Кончиком большого пальца она провела по его губам, стирая угольный след. Жюстиньен едва заметно потянулся к Мари, но этого было достаточно, чтобы она поняла его желание. Казалось, время замедлилось, и большой палец Мари задержался на его губах, в его дыхании. Молодой человек едва осмеливался дышать. От всех возможностей, которые открывались перед ними, начала кружиться голова. Он потерялся в черном взгляде Мари, в котором отблески пламени не желали угасать. Ветер усилился, накрывая солнце серыми облаками, словно пеленой. Лишенная своего хрупкого блеска, весна снова стала тусклой.

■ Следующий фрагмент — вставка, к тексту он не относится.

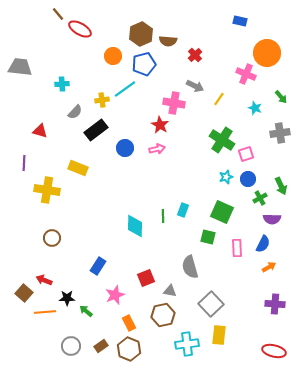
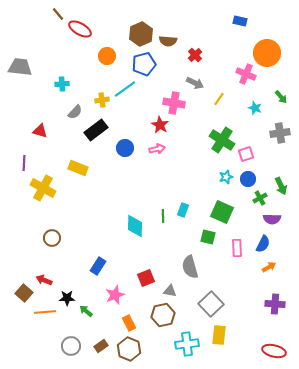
orange circle at (113, 56): moved 6 px left
gray arrow at (195, 86): moved 3 px up
yellow cross at (47, 190): moved 4 px left, 2 px up; rotated 20 degrees clockwise
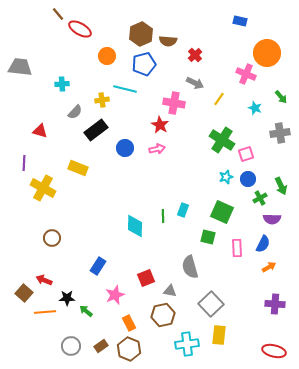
cyan line at (125, 89): rotated 50 degrees clockwise
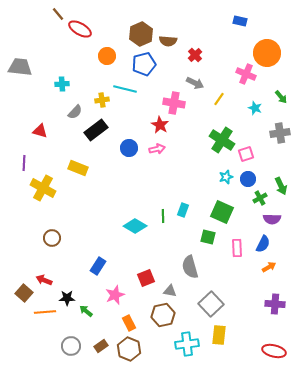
blue circle at (125, 148): moved 4 px right
cyan diamond at (135, 226): rotated 60 degrees counterclockwise
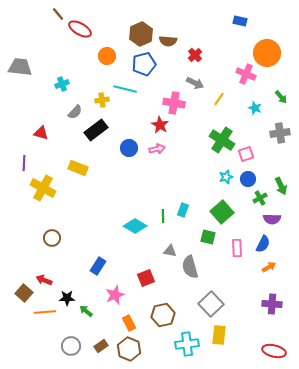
cyan cross at (62, 84): rotated 16 degrees counterclockwise
red triangle at (40, 131): moved 1 px right, 2 px down
green square at (222, 212): rotated 25 degrees clockwise
gray triangle at (170, 291): moved 40 px up
purple cross at (275, 304): moved 3 px left
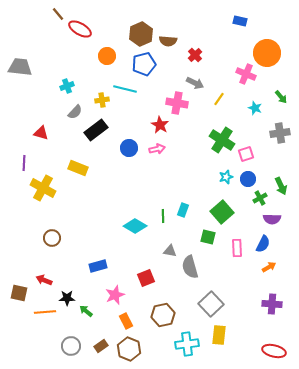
cyan cross at (62, 84): moved 5 px right, 2 px down
pink cross at (174, 103): moved 3 px right
blue rectangle at (98, 266): rotated 42 degrees clockwise
brown square at (24, 293): moved 5 px left; rotated 30 degrees counterclockwise
orange rectangle at (129, 323): moved 3 px left, 2 px up
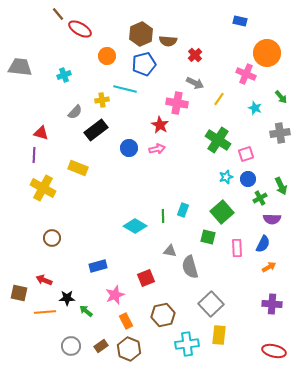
cyan cross at (67, 86): moved 3 px left, 11 px up
green cross at (222, 140): moved 4 px left
purple line at (24, 163): moved 10 px right, 8 px up
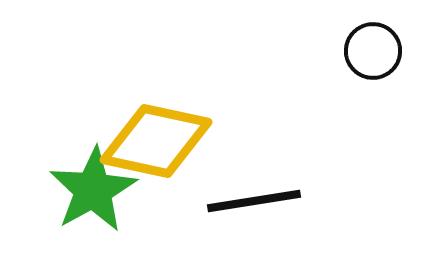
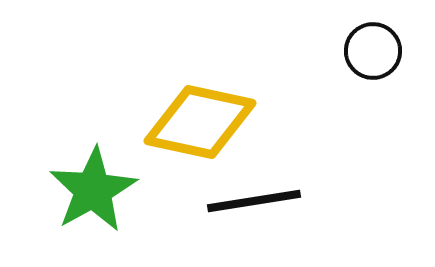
yellow diamond: moved 44 px right, 19 px up
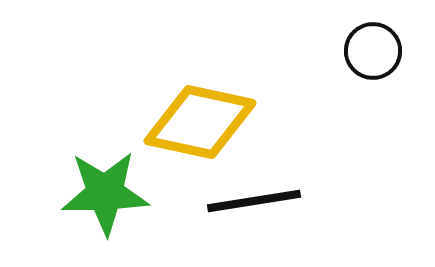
green star: moved 12 px right, 3 px down; rotated 28 degrees clockwise
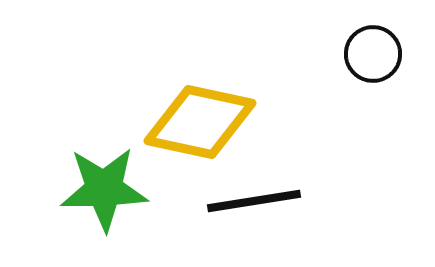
black circle: moved 3 px down
green star: moved 1 px left, 4 px up
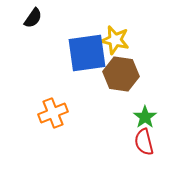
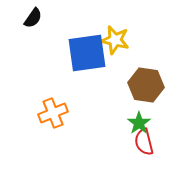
brown hexagon: moved 25 px right, 11 px down
green star: moved 6 px left, 6 px down
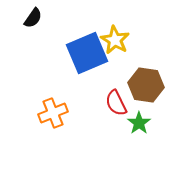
yellow star: rotated 16 degrees clockwise
blue square: rotated 15 degrees counterclockwise
red semicircle: moved 28 px left, 39 px up; rotated 12 degrees counterclockwise
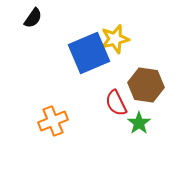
yellow star: moved 1 px up; rotated 28 degrees clockwise
blue square: moved 2 px right
orange cross: moved 8 px down
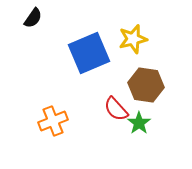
yellow star: moved 18 px right
red semicircle: moved 6 px down; rotated 16 degrees counterclockwise
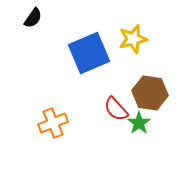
brown hexagon: moved 4 px right, 8 px down
orange cross: moved 2 px down
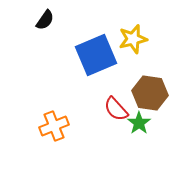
black semicircle: moved 12 px right, 2 px down
blue square: moved 7 px right, 2 px down
orange cross: moved 1 px right, 3 px down
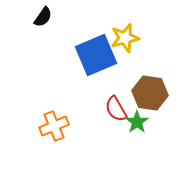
black semicircle: moved 2 px left, 3 px up
yellow star: moved 8 px left, 1 px up
red semicircle: rotated 12 degrees clockwise
green star: moved 2 px left, 1 px up
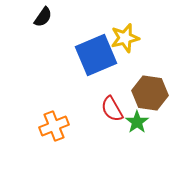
red semicircle: moved 4 px left
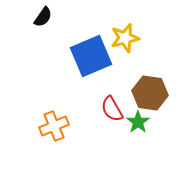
blue square: moved 5 px left, 1 px down
green star: moved 1 px right
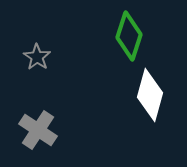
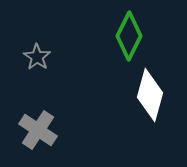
green diamond: rotated 9 degrees clockwise
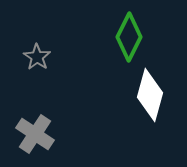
green diamond: moved 1 px down
gray cross: moved 3 px left, 4 px down
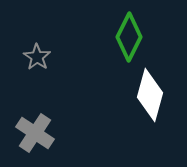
gray cross: moved 1 px up
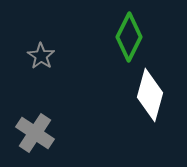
gray star: moved 4 px right, 1 px up
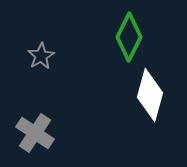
gray star: rotated 8 degrees clockwise
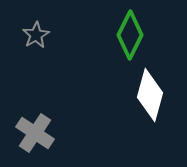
green diamond: moved 1 px right, 2 px up
gray star: moved 5 px left, 21 px up
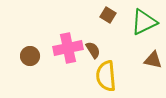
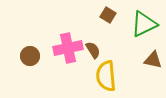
green triangle: moved 2 px down
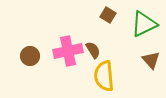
pink cross: moved 3 px down
brown triangle: moved 2 px left; rotated 36 degrees clockwise
yellow semicircle: moved 2 px left
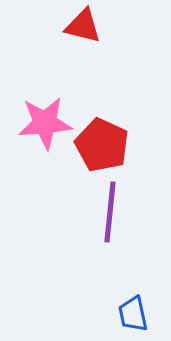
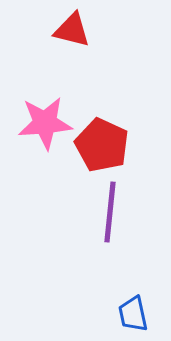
red triangle: moved 11 px left, 4 px down
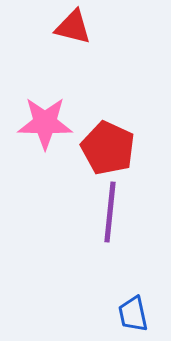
red triangle: moved 1 px right, 3 px up
pink star: rotated 6 degrees clockwise
red pentagon: moved 6 px right, 3 px down
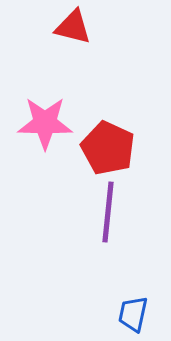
purple line: moved 2 px left
blue trapezoid: rotated 24 degrees clockwise
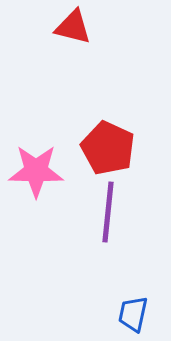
pink star: moved 9 px left, 48 px down
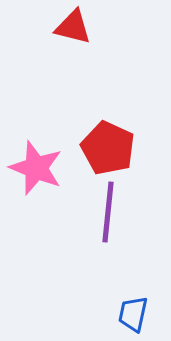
pink star: moved 3 px up; rotated 20 degrees clockwise
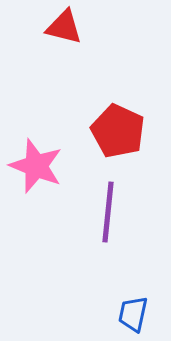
red triangle: moved 9 px left
red pentagon: moved 10 px right, 17 px up
pink star: moved 2 px up
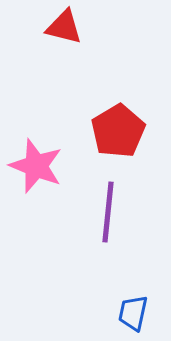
red pentagon: rotated 16 degrees clockwise
blue trapezoid: moved 1 px up
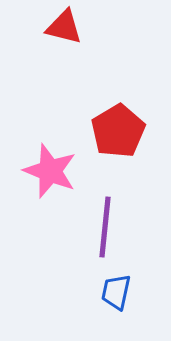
pink star: moved 14 px right, 5 px down
purple line: moved 3 px left, 15 px down
blue trapezoid: moved 17 px left, 21 px up
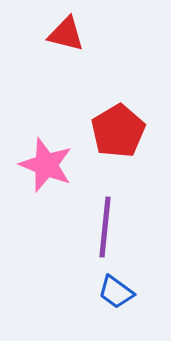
red triangle: moved 2 px right, 7 px down
pink star: moved 4 px left, 6 px up
blue trapezoid: rotated 66 degrees counterclockwise
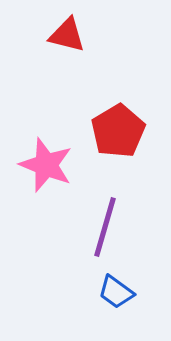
red triangle: moved 1 px right, 1 px down
purple line: rotated 10 degrees clockwise
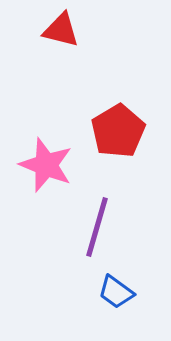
red triangle: moved 6 px left, 5 px up
purple line: moved 8 px left
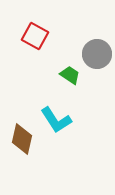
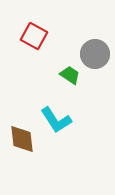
red square: moved 1 px left
gray circle: moved 2 px left
brown diamond: rotated 20 degrees counterclockwise
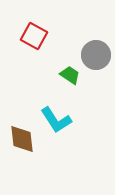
gray circle: moved 1 px right, 1 px down
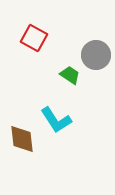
red square: moved 2 px down
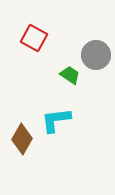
cyan L-shape: rotated 116 degrees clockwise
brown diamond: rotated 36 degrees clockwise
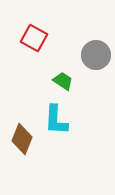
green trapezoid: moved 7 px left, 6 px down
cyan L-shape: rotated 80 degrees counterclockwise
brown diamond: rotated 8 degrees counterclockwise
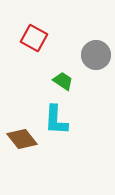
brown diamond: rotated 60 degrees counterclockwise
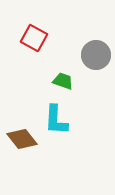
green trapezoid: rotated 15 degrees counterclockwise
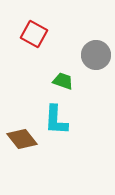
red square: moved 4 px up
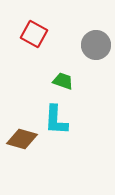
gray circle: moved 10 px up
brown diamond: rotated 36 degrees counterclockwise
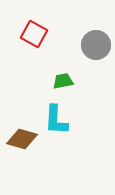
green trapezoid: rotated 30 degrees counterclockwise
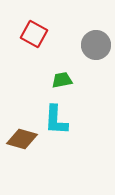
green trapezoid: moved 1 px left, 1 px up
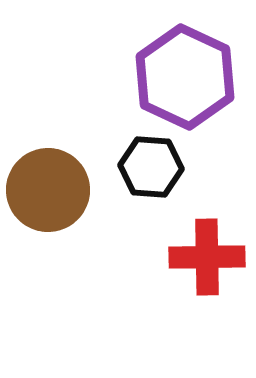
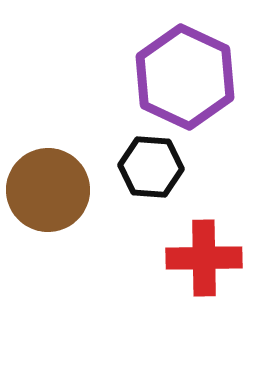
red cross: moved 3 px left, 1 px down
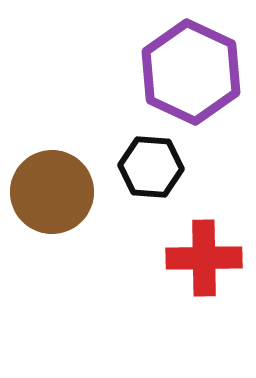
purple hexagon: moved 6 px right, 5 px up
brown circle: moved 4 px right, 2 px down
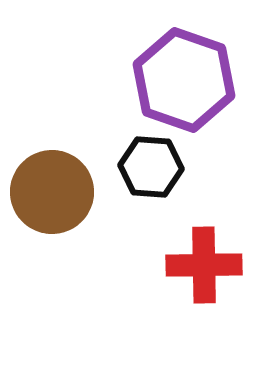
purple hexagon: moved 7 px left, 8 px down; rotated 6 degrees counterclockwise
red cross: moved 7 px down
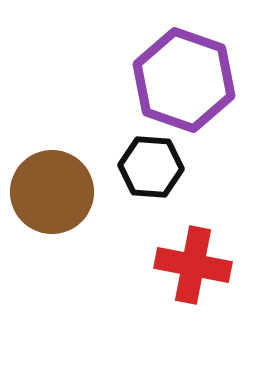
red cross: moved 11 px left; rotated 12 degrees clockwise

– Уже поздно, – сказала Мари приглушенным голосом. – Нам следует вернуться в лагерь.

Она медленно, словно с сожалением, отстранилась.

Затем поднялась на ноги, вытерла гарпун о юбку. Жюстиньен поднял на нее глаза, не скрывая своих эмоций. Мари поправила треуголку и просто заметила:

– Ты… интересный. Я была бы не прочь встретиться с тобой при других обстоятельствах. Я так думаю.

– К черту обстоятельства! – возмутился молодой дворянин. – Мы одни посреди небытия, и ни пастор, ни этот проклятый ботаник нас сейчас не осудят. Что нам мешает…

– Твой энтузиазм меня тронул, – с полуулыбкой заверила Мари. – Но не всё так просто. Давай одевайся, мы возвращаемся…


В следующую ночь, несмотря на все усилия, Жюстиньену не удалось заснуть. Он был сильно взволнован и в конце концов присоединился к пастору у костра, которого по неизвестной причине Мари поставила стоять на страже еще на одну смену. По крайней мере, пастор поклялся на своей Библии, что не будет нападать ни на кого до рассвета.

Когда Жюстиньен приблизился к Эфраиму, тот демонстративно отодвинулся в сторону, потирая ладони о бедра.

– Ты предал меня, – заявил он молодому дворянину.

– А вы хотели, чтобы я солгал, преподобный? – без колебаний ответил Жюстиньен.

Священник еще больше замкнулся в себе и принялся еще энергичнее тереть ладони о шерстяную ткань.

– Я ожидал от тебя большего, несмотря на твои волосы дикаря. Я должен был догадаться об этом… Соблазн демона…

Он смотрел на огонь перед собой. Его руки двигались все быстрее.

– Остановитесь, – попросил его Жюстиньен, ощущая неловкость. – Остановитесь, вы навредите себе.